I just set my alarm clock for 4:50 am and I'm actually excited about it!
You see, this last week, besides wrestling with SDS-PAGE Gels and glass and all that jazz, the Stedman Lab at PSU has been preparing for the annual trip to Lassen Park and Boiling Springs Lake.
There was anaerobic media making. There was Thermoplasma Volcanium Medium making. There was more lab math. At home there was packing! I needed a tent, a sleeping bag, clothes for cold weather, clothes for hot weather, bug repellent, sun block, sunglasses I don't mind ruining or losing, and of course a boat load of candy for the ride. I also brought along my TEM books lent to me AND of course, my notes for Immunochem. Oh! That reminds me. I should grab SkipBo too! Needless to say, there's a tad bit of excitement for the trip. And of course I'll be taking loads of pics and blogging, blogging, blogging about it next week. Poor Dr. Stedman probably has no idea he's bringing a "Why" child with his crew. I will do my best to spread my "whys" around. Although that's also what some of the candy is for.
Back to the SDS-PAGE saga. I am pleased to report that all of the new short glass has managed to retain all of its necessary structural integrity not to break or crack. Also, while I'm handling it, I repeat the mantra, "Gentle, like a baby."
Wednesday. Wednesday. Wednesday gave me flashbacks to when I was learning how to snowboard as a kid. My friends who already knew how, and were teaching me would wave hello from the lift as they passed me sitting on my sore and bruised behind or knees depending on which edge I had just caught. I can still hear their laughter. As they would ride down the mountain, lapping me like professional maniacs they would occasionally stop and give me a pointer. They knew that they couldn't do it for me though. They certainly had better things to do than babysit me as it took me an hour to get down the mountain (on what was hardly even a 5 minute run).
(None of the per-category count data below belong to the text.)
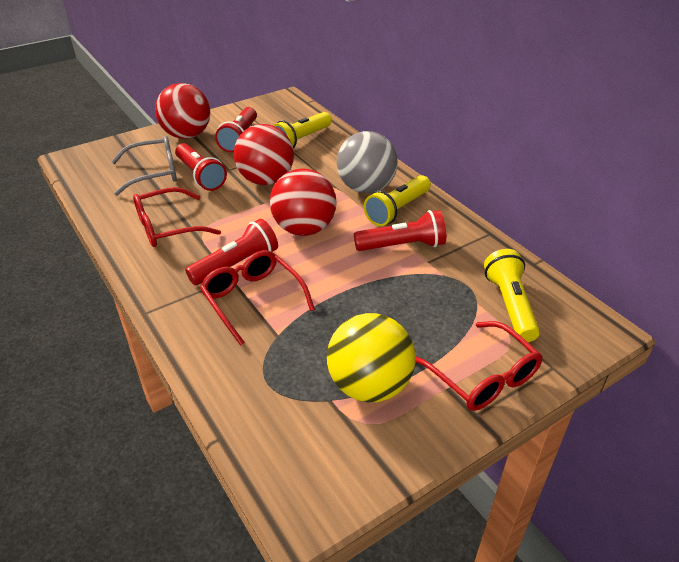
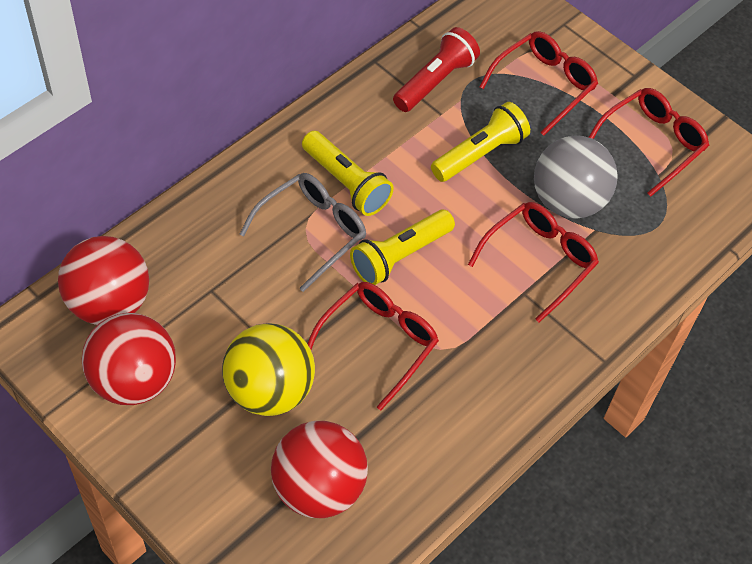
red flashlight: 4 -> 1
red glasses: 3 -> 4

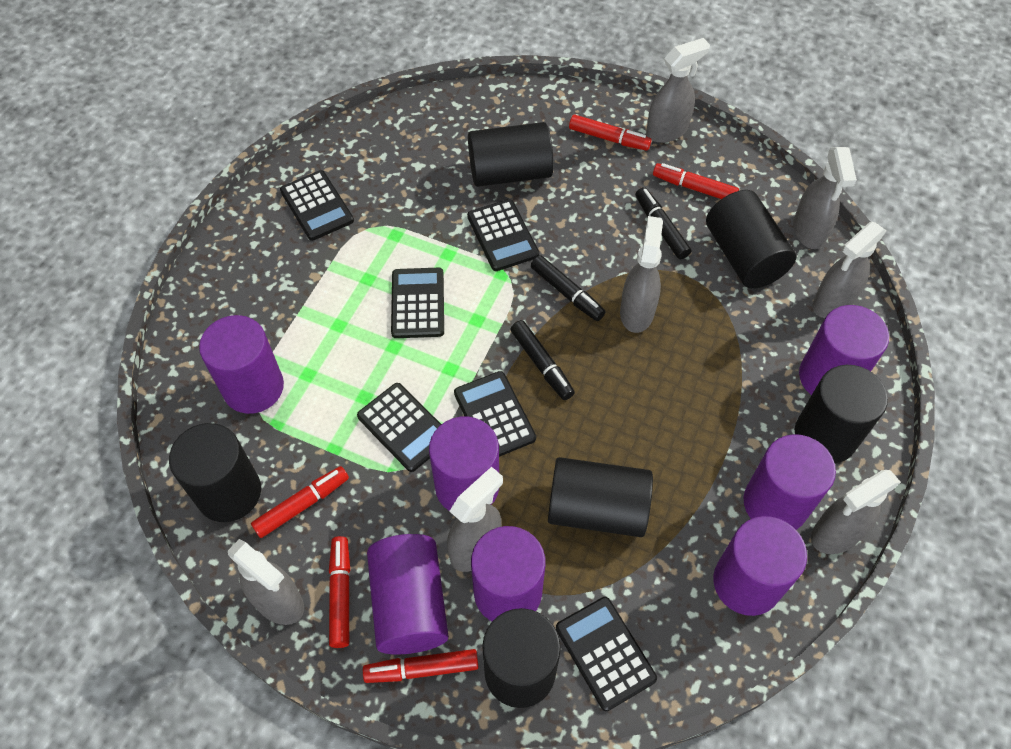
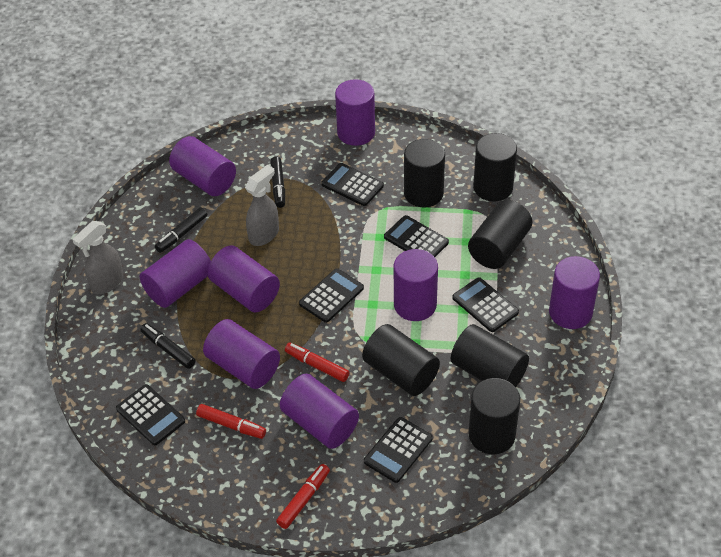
grey spray bottle: 7 -> 2
purple cylinder: 7 -> 8
red marker: 5 -> 3

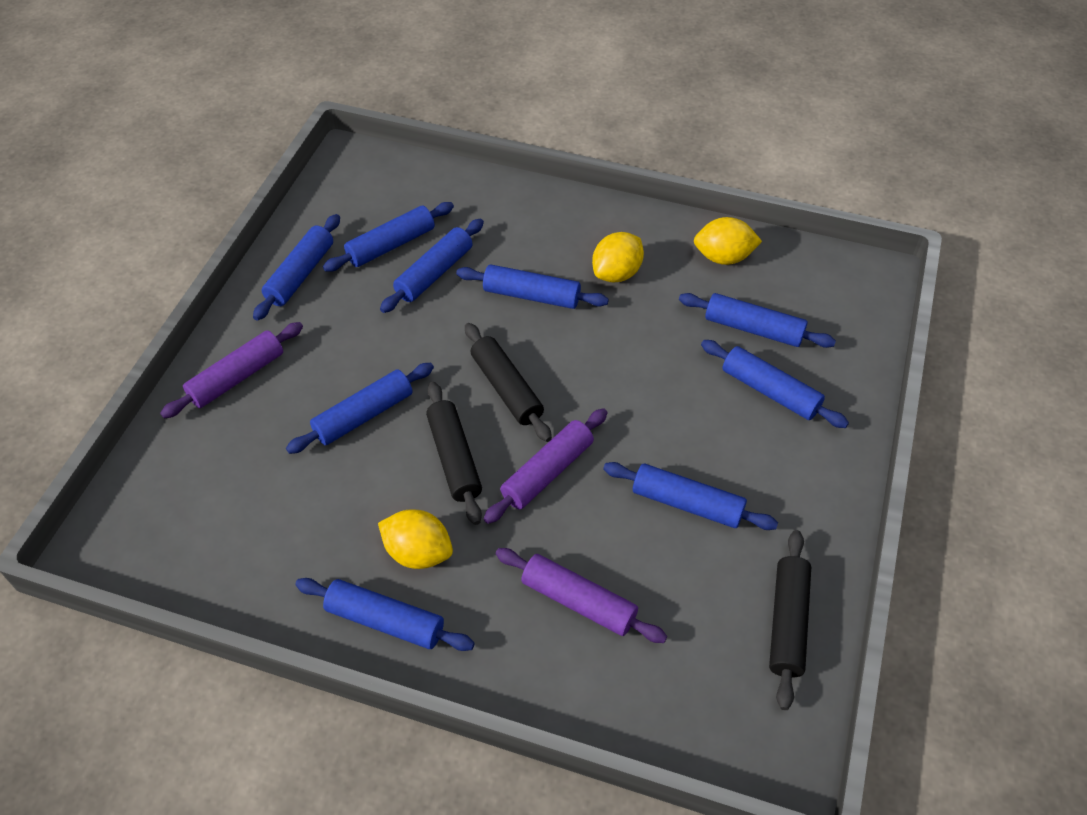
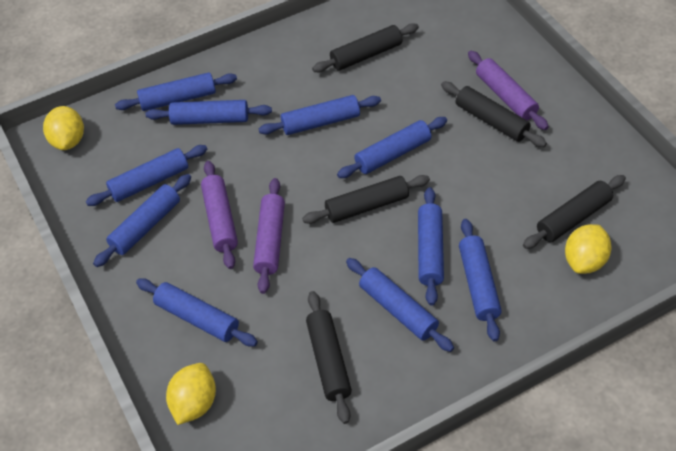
black rolling pin: 3 -> 5
blue rolling pin: 9 -> 10

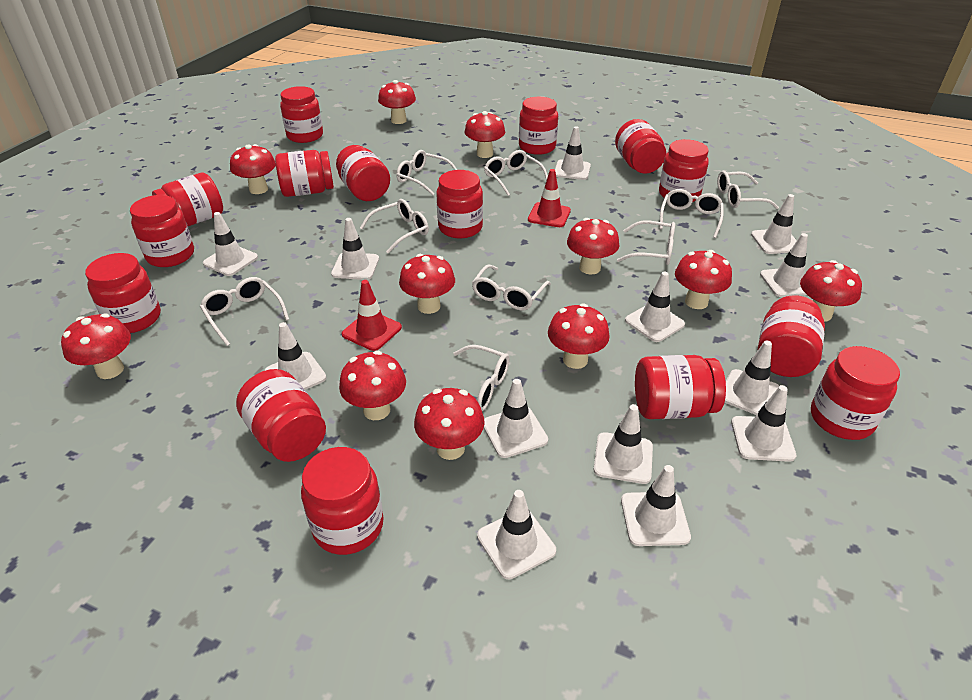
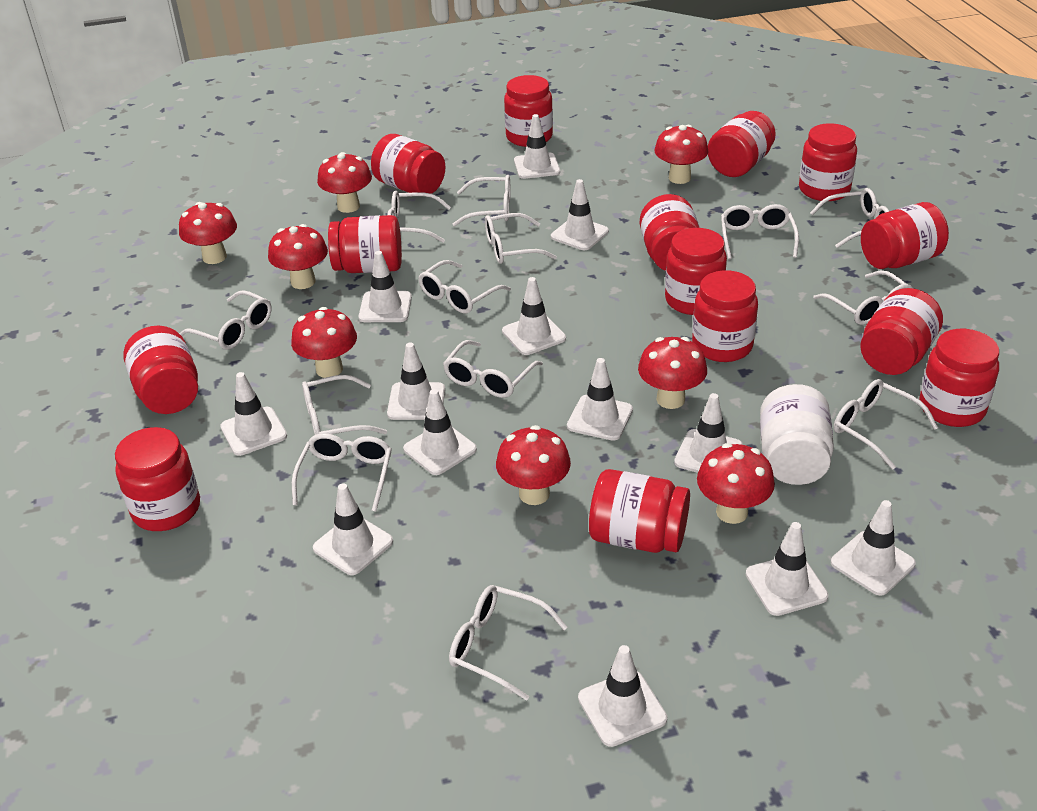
red jar: 15 -> 14
red mushroom: 11 -> 8
red traffic cone: 2 -> 0
white glasses: 9 -> 13
white jar: 0 -> 1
That's pretty much how I spent my day on Wednesday only instead of boarding I was casting gels. And every once in a while Dr. Stedman would look up from his work and watch me and chuckle a little. As he walked by me in the lab he used his magic mojo to line up some glass in seconds, lock it in and then have NO leaking. What people who aren't in this kind of science or maybe aren't in science at all fail to realize is that there's an art to this. And you have to learn it on your own. By the end of the day I did have a decent gel cast. I appreciate Dr. Stedman's patience as a professor and a PI for letting me take so much time to learn and improve.
I think I'm repeating myself, but one of our instructors told me that you're never an expert on something until you know every way to do it wrong. I really hope I'm getting close.
It's late and my alarm is set for a very unreasonable hour so I need to get some sleep. My alarm is set for 4:50 am and I'm so excited!